Udi Wertheimer: Yeah, I don't know either. I think in the recent DeFi boom, he's being fairly cautious, I think. He repeatedly tells people that, A, it's risky, B, it's just musical chairs. So if you don't understand the rules of the game, you probably shouldn't play it, because you're the fish. But he's not being extremely loud about it. It's not like he is running all over the place saying, "People no, stay away." He's just mentioning it, which it's probably fair.

Peter McCormack: Well, cool... Look, I know people are going to listen to this and I think if they're like a hardcore Bitcoiner, they're going to be a little bit like, "You're not tough enough on Ethereum, it's bullshit, it's a scam, blah, blah, blah." Then if they're like an ETH head, they're going to be like, "You don't understand it." They're going to be triggered, blah, blah, blah. "It's not just Ponzi, blah, blah, blah." It's that unwinnable... It's very easy to win when you pick a side, right? It's like if you don't care about the U.S. election, you're like, "Trump's a moron." If you slag Trump off, they're like, "Oh, you're left-wing, you're a Biden supporter."

No, you're not, I don't like either of them. But I feel like sometimes it's easier just to pick a side and just go, "Fuck you," to the other side. But I struggle with that, because I try and find the nuance, and I feel like you've confirmed things for me, and I feel happy with my observations. I still have no interest in Ethereum. I would never invest in it, but I also stand by the fact that if I had to use it for certain things, then maybe I would. But it I would be very specific about what those cases are. Like I said, if you said, "Pete, send me $1,000 of USDC, or Tether over", like I don't care about, I'd happily do that. But yeah, cool man. Listen, appreciate your time dude!

Udi Wertheimer: For sure.

Peter McCormack: How do you think this plays out?

Udi Wertheimer: Last thing I want to say is that Ethereum isn't a scam, just to troll everyone listening.

Peter McCormack: Well, that will trigger people. But again, I come back to that point, it's like people can be scammers and ideas can be scams. I don't see how a blockchain itself is a scam, I think it's the usage of it. A scam is like a human action, a scam is like subjectively is what humans have decided is a scam, but a blockchain isn't subjective. So I've always felt that's not a useful thing to say.

Udi Wertheimer: Yeah, it doesn't further any debate, that's for sure.

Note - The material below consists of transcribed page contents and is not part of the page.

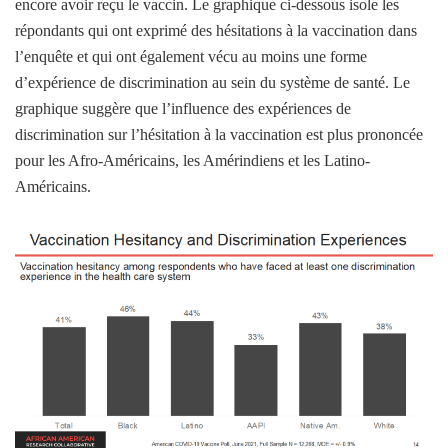
encore avoir reçu le vaccin. Le graphique ci-dessous isole les
répondants qui ont exprimé des hésitations à la vaccination dans
l’enquête et qui ont également vécu au moins une forme
d’expérience de discrimination au sein du système de santé. Le
graphique suggère que l’influence des expériences de
discrimination sur l’hésitation à la vaccination est plus prononcée
pour les Afro-Américains, les Amérindiens et les Latino-
Américains.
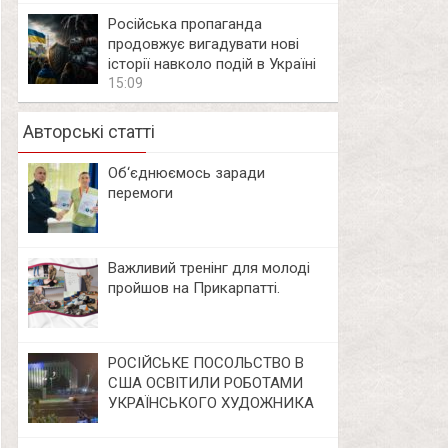
Російська пропаганда
продовжує вигадувати нові
історії навколо подій в Україні
15:09
Авторські статті
Об‘єднюємось заради
перемоги
Важливий тренінг для молоді
пройшов на Прикарпатті.
РОСІЙСЬКЕ ПОСОЛЬСТВО В
США ОСВІТИЛИ РОБОТАМИ
УКРАЇНСЬКОГО ХУДОЖНИКА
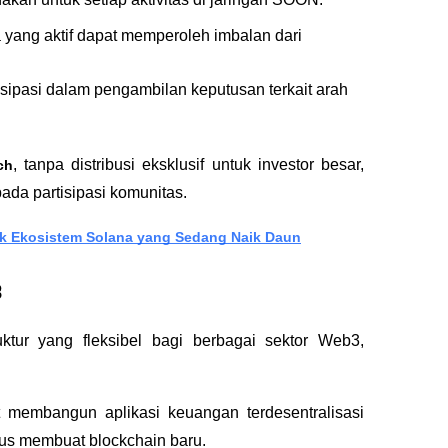
 yang aktif dapat memperoleh imbalan dari 
ipasi dalam pengambilan keputusan terkait arah 
, tanpa distribusi eksklusif untuk investor besar, 
ch
pada partisipasi komunitas.
ek Ekosistem Solana yang Sedang Naik Daun
3
tur yang fleksibel bagi berbagai sektor Web3, 
membangun aplikasi keuangan terdesentralisasi 
rus membuat blockchain baru.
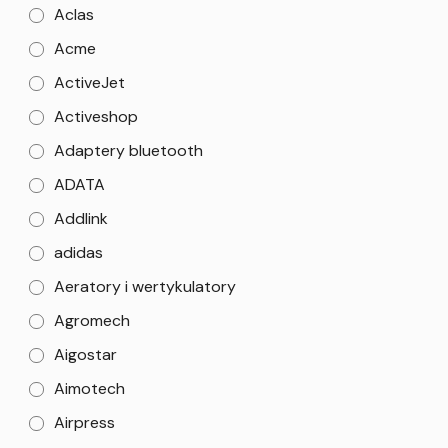
Aclas
Acme
ActiveJet
Activeshop
Adaptery bluetooth
ADATA
Addlink
adidas
Aeratory i wertykulatory
Agromech
Aigostar
Aimotech
Airpress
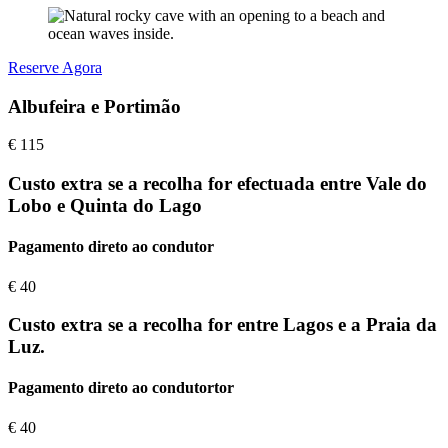
Reserve Agora
Albufeira e Portimão
€
115
Custo extra se a recolha for efectuada entre Vale do
Lobo e Quinta do Lago
Pagamento direto ao condutor
€
40
Custo extra se a recolha for entre Lagos e a Praia da
Luz.
Pagamento direto ao condutortor
€
40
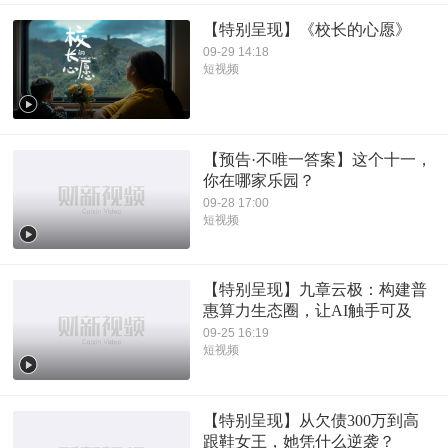
【特别呈现】《校长的心愿》
09-29 14:18
短视频
【预告·不唯一答案】这个十一，
你在哪家乐园？
09-28 17:00
短视频
【特别呈现】九章云极：构建普
惠算力生态圈，让AI触手可及
09-25 16:19
短视频
【特别呈现】从欠债300万到高
跟鞋女王，她凭什么逆袭？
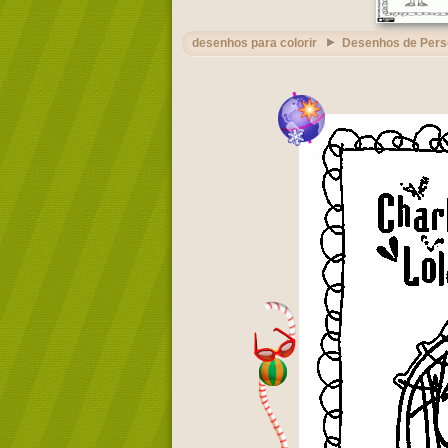
desenhos para colorir
Desenhos de Per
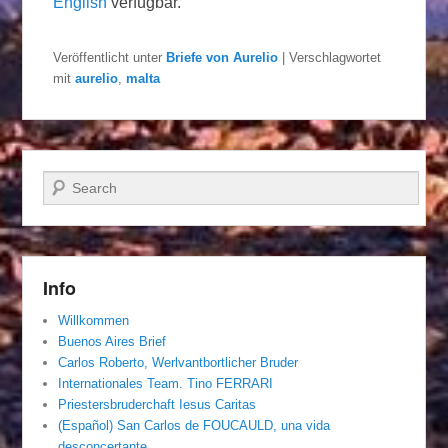
English
verfügbar.
Veröffentlicht unter
Briefe von Aurelio
|
Verschlagwortet
mit
aurelio
,
malta
Suchen
Info
Willkommen
Buenos Aires Brief
Carlos Roberto, Werlvantbortlicher Bruder
Internationales Team. Tino FERRARI
Priestersbruderchaft Iesus Caritas
(Español) San Carlos de FOUCAULD, una vida
desconcertante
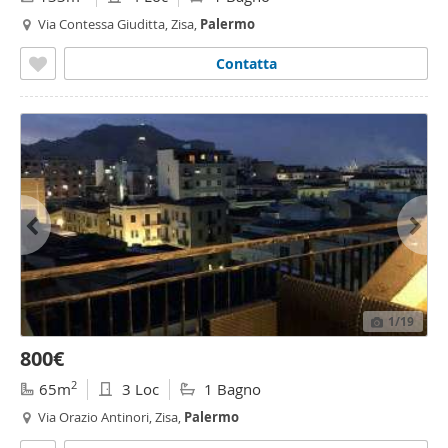
Via Contessa Giuditta, Zisa,
Palermo
Contatta
1
/19
800€
2
65m
3 Loc
1 Bagno
Via Orazio Antinori, Zisa,
Palermo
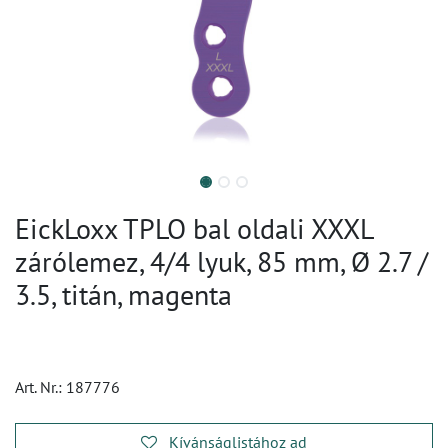
EickLoxx TPLO bal oldali XXXL
zárólemez, 4/4 lyuk, 85 mm, Ø 2.7 /
3.5, titán, magenta
Art. Nr.:
187776
Kívánságlistához ad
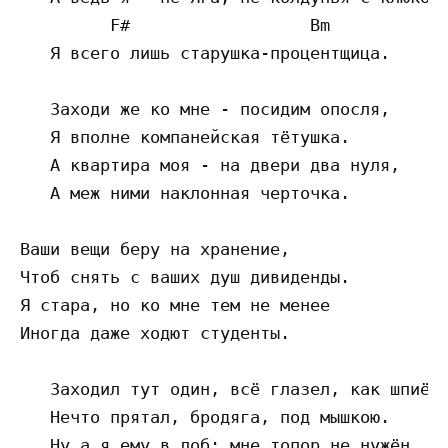
         F#                  Bm 

   Я всего лишь старушка-процентщица.

   Заходи же ко мне - посидим опосля,

   Я вполне компанейская тётушка.

   А квартира моя - на двери два нуля,

   А меж ними наклонная черточка.

Ваши вещи беру на хранение,

Чтоб снять с ваших душ дивиденды.

Я стара, но ко мне тем не менее

Иногда даже ходют студенты.

   Заходил тут один, всё глазел, как шпиён,
   Нечто прятал, бродяга, под мышкою.

   Ну а я ему в лоб: мне топор не нужён, -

Peter McCormack: All right, cool man. What are you working on anyway dude? Anything interesting?

Udi Wertheimer: Well, everyone should come to Reckless VR, that's for sure. We have VR meetups every weekend. The only way to go to a conference these days is to put a VR headset on.

Peter McCormack: Have you got to log in through Facebook?

Udi Wertheimer: Only if you get a Facebook headset. There are a lot of other manufacturers, but yeah.

Peter McCormack: Yeah, do you know what? I haven't been able to come back on, because I took my VR up to my brothers, because I wanted to show him the Walk the Plank. I don't know if you saw me push him off it?

Udi Wertheimer: Yeah, I did.

Peter McCormack: But I left the charger there, so I haven't had my charger for nearly two months. So I've got no charger and as soon as I get it back, I'll be back in. But congratulations on what you've done there, you've really built something pretty cool, right? It's looking like a good audience.

Udi Wertheimer: Yeah, it's a lot of fun and I was surprised that people are geeky enough and nerdy enough like me, to both be into Bitcoin and VR, that's quite the niche, but there is someone.

Peter McCormack: Well, keep crushing that man. I'll share that in the show notes to make sure people go. Look, appreciate your time man. People don't know I'm always picking your brain in the background, like confirming my thoughts. I appreciate your time and everything you've helped me with man, and all the best. I'm sure I'll see you soon dude.

Udi Wertheimer: For sure! Thanks for having me.